Pre-deploy user-impact fixes: healthz, preview render isolation, cross-origin embeds, upload gate#826
Conversation
GAE serves / as a static file, so production can be fully down (every Express instance crash-looping) while / stays green. /healthz is an Express-routed, unauthenticated uptime-check target that reflects the WASM engine preload via isReady(). It mounts ahead of the request logger and session middleware so constant polling stays cheap and out of the logs. Because initializeServerDependencies() throws before the route mounts, a preload failure surfaces as a non-responding instance, not a 503; the 503 branch is defense-in-depth. Also make a rejected main() log and exit(1) instead of falling into the unhandledRejection logger, which left a zombie process that never bound the port; on GAE that hung instances until the port-bind timeout instead of recycling them with a clear error. This is the in-repo half of issue 693 (the Cloud Monitoring channel/uptime-check/alert setup remains ops-side).
…dline Preview PNG rendering ran the whole protobuf->SVG->PNG pipeline synchronously on the Express event loop through the process-wide WASM DirectBackend, so one slow or pathological model stalled every concurrently-multiplexed request on the instance (GAE allows 100) -- a regression from the 2022 per-request worker_threads design. Restore that isolation: each render runs in its own worker thread with its own WASM instance, behind a 2-slot FIFO limiter, under a 10s total wall-clock budget that includes queue wait (a request whose deadline lapses while queued rejects without spawning a doomed worker). A WASM panic or OOM now kills a disposable thread, not the server. Failures stay per-request: the preview route's existing 500 path is unchanged.
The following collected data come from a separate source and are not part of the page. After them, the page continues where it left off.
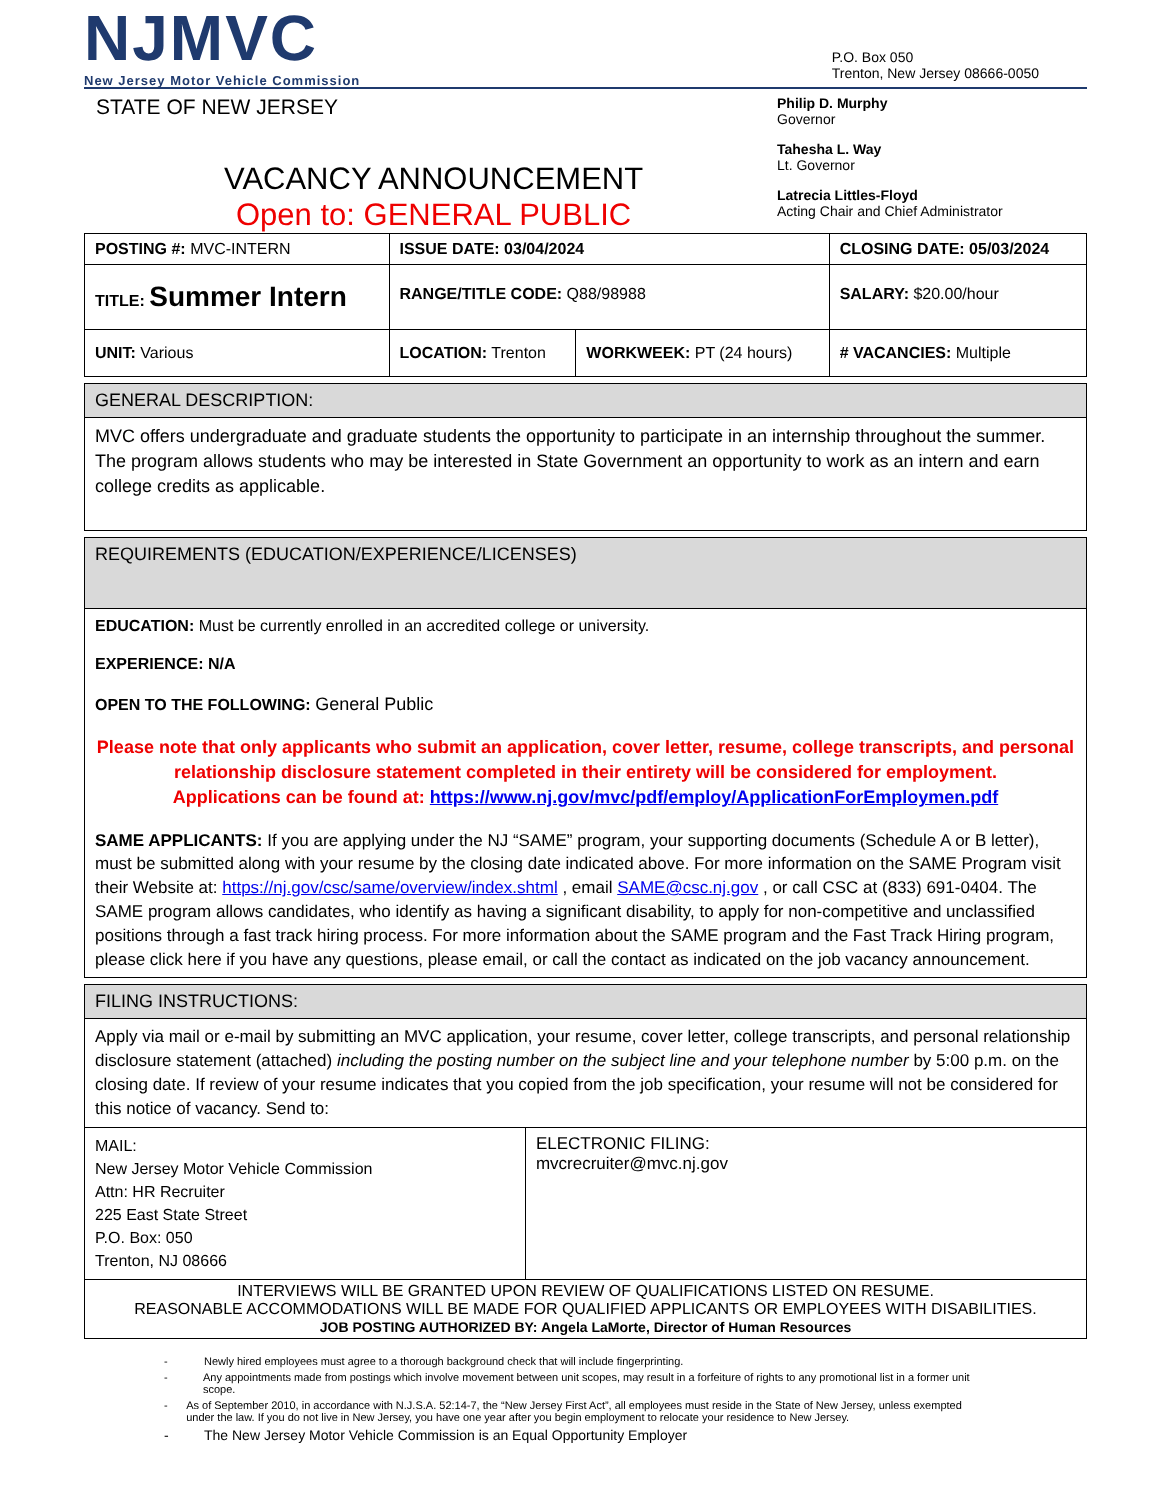NJMVC
New Jersey Motor Vehicle Commission
P.O. Box 050
Trenton, New Jersey 08666-0050
STATE OF NEW JERSEY
VACANCY ANNOUNCEMENT
Open to: GENERAL PUBLIC
Philip D. Murphy
Governor
Tahesha L. Way
Lt. Governor
Latrecia Littles-Floyd
Acting Chair and Chief Administrator
| POSTING #: MVC-INTERN | ISSUE DATE: 03/04/2024 | | CLOSING DATE: 05/03/2024 |
| TITLE: Summer Intern | RANGE/TITLE CODE: Q88/98988 | | SALARY: $20.00/hour |
| UNIT: Various | LOCATION: Trenton | WORKWEEK: PT (24 hours) | # VACANCIES: Multiple |
| GENERAL DESCRIPTION: |
| MVC offers undergraduate and graduate students the opportunity to participate in an internship throughout the summer. The program allows students who may be interested in State Government an opportunity to work as an intern and earn college credits as applicable. |
| REQUIREMENTS (EDUCATION/EXPERIENCE/LICENSES) |
| EDUCATION: Must be currently enrolled in an accredited college or university. EXPERIENCE: N/A OPEN TO THE FOLLOWING: General Public Please note that only applicants who submit an application, cover letter, resume, college transcripts, and personal relationship disclosure statement completed in their entirety will be considered for employment. Applications can be found at: https://www.nj.gov/mvc/pdf/employ/ApplicationForEmploymen.pdf SAME APPLICANTS: If you are applying under the NJ “SAME” program, your supporting documents (Schedule A or B letter), must be submitted along with your resume by the closing date indicated above. For more information on the SAME Program visit their Website at: https://nj.gov/csc/same/overview/index.shtml , email SAME@csc.nj.gov , or call CSC at (833) 691-0404. The SAME program allows candidates, who identify as having a significant disability, to apply for non-competitive and unclassified positions through a fast track hiring process. For more information about the SAME program and the Fast Track Hiring program, please click here if you have any questions, please email, or call the contact as indicated on the job vacancy announcement. |
| FILING INSTRUCTIONS: | |
| Apply via mail or e-mail by submitting an MVC application, your resume, cover letter, college transcripts, and personal relationship disclosure statement (attached) including the posting number on the subject line and your telephone number by 5:00 p.m. on the closing date. If review of your resume indicates that you copied from the job specification, your resume will not be considered for this notice of vacancy. Send to: | |
| MAIL: New Jersey Motor Vehicle Commission Attn: HR Recruiter 225 East State Street P.O. Box: 050 Trenton, NJ 08666 | ELECTRONIC FILING: mvcrecruiter@mvc.nj.gov |
| INTERVIEWS WILL BE GRANTED UPON REVIEW OF QUALIFICATIONS LISTED ON RESUME. REASONABLE ACCOMMODATIONS WILL BE MADE FOR QUALIFIED APPLICANTS OR EMPLOYEES WITH DISABILITIES. JOB POSTING AUTHORIZED BY: Angela LaMorte, Director of Human Resources | |
- Newly hired employees must agree to a thorough background check that will include fingerprinting.
- Any appointments made from postings which involve movement between unit scopes, may result in a forfeiture of rights to any promotional list in a former unit scope.
- As of September 2010, in accordance with N.J.S.A. 52:14-7, the “New Jersey First Act”, all employees must reside in the State of New Jersey, unless exempted under the law. If you do not live in New Jersey, you have one year after you begin employment to relocate your residence to New Jersey.
- The New Jersey Motor Vehicle Commission is an Equal Opportunity Employer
Cap automatic_scaling at 8 instances in app.yaml so a render storm or crash loop cannot fan out cost without bound, and make validate-app-prod-config.mjs refuse to deploy if the operator-local .app.prod.yaml lacks max_instances. verify-deploy-build.sh and the staged-deploy verify step now assert lib/render-worker.js ships, because a build that dropped it would 500 every preview while looking healthy. Addresses the isolation, timeout, and instance-cap facets of issue 694; a model-complexity cap below the 10 MB body limit remains open there.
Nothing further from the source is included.